BEGIN Data to process

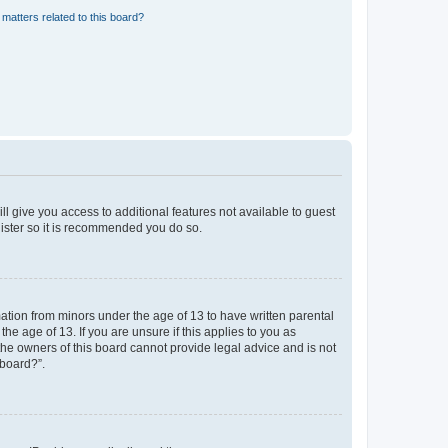
matters related to this board?
ll give you access to additional features not available to guest
gister so it is recommended you do so.
mation from minors under the age of 13 to have written parental
e age of 13. If you are unsure if this applies to you as
 the owners of this board cannot provide legal advice and is not
 board?”.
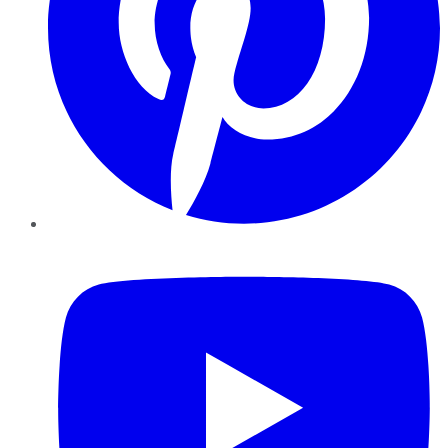
YouTube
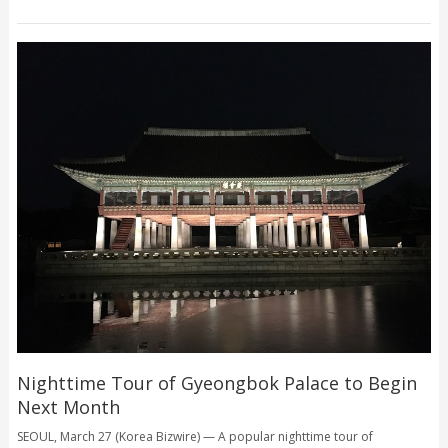
Nighttime Tour of Gyeongbok Palace to Begin
Next Month
SEOUL, March 27 (Korea Bizwire) — A popular nighttime tour of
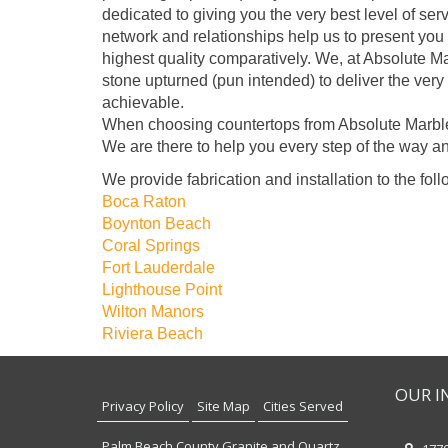
dedicated to giving you the very best level of se
network and relationships help us to present you 
highest quality comparatively. We, at Absolute M
stone upturned (pun intended) to deliver the very
achievable.
When choosing countertops from Absolute Marble 
We are there to help you every step of the way an
We provide fabrication and installation to the foll
Boca Raton
Boynton Beach
Coral Springs
Fort Lauderdale
Lighthouse Point
Wilton Manors
Riviera Beach
OUR I
Privacy Policy
Site Map
Cities Served
Palm Beach County Granite and Quartz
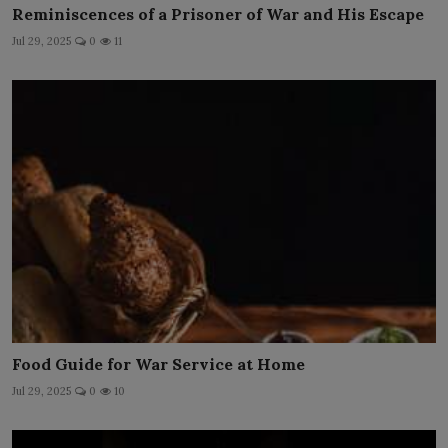
Reminiscences of a Prisoner of War and His Escape
Jul 29, 2025
0
11
Food Guide for War Service at Home
Jul 29, 2025
0
10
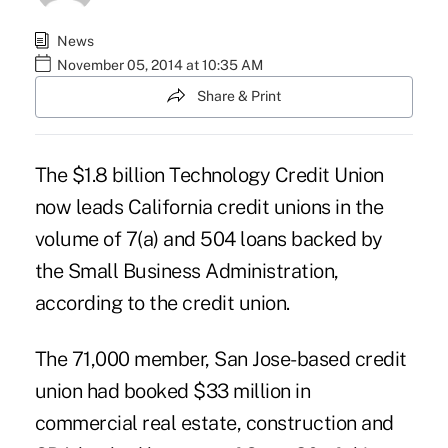
News
November 05, 2014 at 10:35 AM
Share & Print
The $1.8 billion Technology Credit Union
now leads California credit unions in the
volume of
7(a) and 504 loans
backed by
the
Small Business Administration
,
according to the credit union.
The 71,000 member, San Jose-based credit
union had booked $33 million in
commercial real estate, construction and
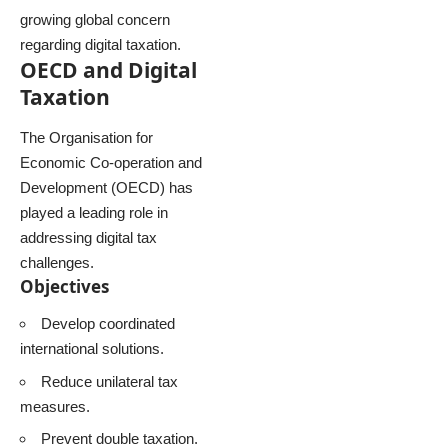
growing global concern
regarding digital taxation.
OECD and Digital
Taxation
The Organisation for
Economic Co-operation and
Development (OECD) has
played a leading role in
addressing digital tax
challenges.
Objectives
Develop coordinated
international solutions.
Reduce unilateral tax
measures.
Prevent double taxation.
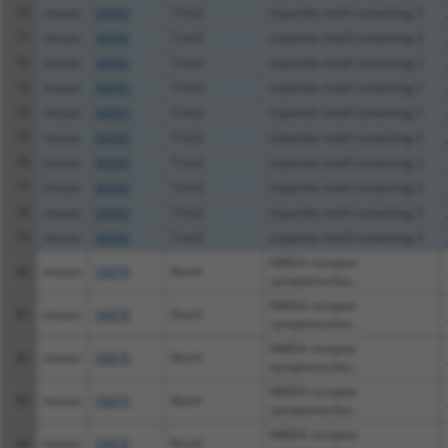
70
mouse
80890
Trim2
tripartite motif-containing 2
71
mouse
80890
Trim2
tripartite motif-containing 2
72
mouse
80890
Trim2
tripartite motif-containing 2
73
mouse
80890
Trim2
tripartite motif-containing 2
74
mouse
80890
Trim2
tripartite motif-containing 2
75
mouse
80890
Trim2
tripartite motif-containing 2
76
mouse
80890
Trim2
tripartite motif-containing 2
77
mouse
80890
Trim2
tripartite motif-containing 2
78
mouse
80890
Trim2
tripartite motif-containing 2
79
mouse
80890
Trim2
tripartite motif-containing 2
NMDA receptor
80
mouse
56876
Nsmf
synaptonuclea...
NMDA receptor
81
mouse
56876
Nsmf
synaptonuclea...
NMDA receptor
82
mouse
56876
Nsmf
synaptonuclea...
NMDA receptor
83
mouse
56876
Nsmf
synaptonuclea...
NMDA receptor
84
mouse
56876
Nsmf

END Data to process

_Exercise objective_
Leaving out the pictures, print every record exactly as written.

_Output of the exercise_
matters related to this board?
ll give you access to additional features not available to guest
gister so it is recommended you do so.
mation from minors under the age of 13 to have written parental
e age of 13. If you are unsure if this applies to you as
 the owners of this board cannot provide legal advice and is not
 board?”.
YouTube
Nighttime Tour of Gyeongbok Palace to Begin
Next Month
SEOUL, March 27 (Korea Bizwire) — A popular nighttime tour of
dedicated to giving you the very best level of se
network and relationships help us to present you 
highest quality comparatively. We, at Absolute M
stone upturned (pun intended) to deliver the very
achievable.
When choosing countertops from Absolute Marble 
We are there to help you every step of the way an
We provide fabrication and installation to the foll
Boca Raton
Boynton Beach
Coral Springs
Fort Lauderdale
Lighthouse Point
Wilton Manors
Riviera Beach
OUR I
Privacy Policy
Site Map
Cities Served
Palm Beach County Granite and Quartz
Reminiscences of a Prisoner of War and His Escape
Jul 29, 2025
0
11
Food Guide for War Service at Home
Jul 29, 2025
0
10
News
November 05, 2014 at 10:35 AM
Share & Print
The $1.8 billion Technology Credit Union
now leads California credit unions in the
volume of
7(a) and 504 loans
backed by
the
Small Business Administration
,
according to the credit union.
The 71,000 member, San Jose-based credit
union had booked $33 million in
commercial real estate, construction and
growing global concern
regarding digital taxation.
OECD and Digital
Taxation
The Organisation for
Economic Co-operation and
Development (OECD) has
played a leading role in
addressing digital tax
challenges.
Objectives
Develop coordinated
international solutions.
Reduce unilateral tax
measures.
Prevent double taxation.
70
mouse
80890
Trim2
tripartite motif-containing 2
71
mouse
80890
Trim2
tripartite motif-containing 2
72
mouse
80890
Trim2
tripartite motif-containing 2
73
mouse
80890
Trim2
tripartite motif-containing 2
74
mouse
80890
Trim2
tripartite motif-containing 2
75
mouse
80890
Trim2
tripartite motif-containing 2
76
mouse
80890
Trim2
tripartite motif-containing 2
77
mouse
80890
Trim2
tripartite motif-containing 2
78
mouse
80890
Trim2
tripartite motif-containing 2
79
mouse
80890
Trim2
tripartite motif-containing 2
NMDA receptor
80
mouse
56876
Nsmf
synaptonuclea...
NMDA receptor
81
mouse
56876
Nsmf
synaptonuclea...
NMDA receptor
82
mouse
56876
Nsmf
synaptonuclea...
NMDA receptor
83
mouse
56876
Nsmf
synaptonuclea...
NMDA receptor
84
mouse
56876
Nsmf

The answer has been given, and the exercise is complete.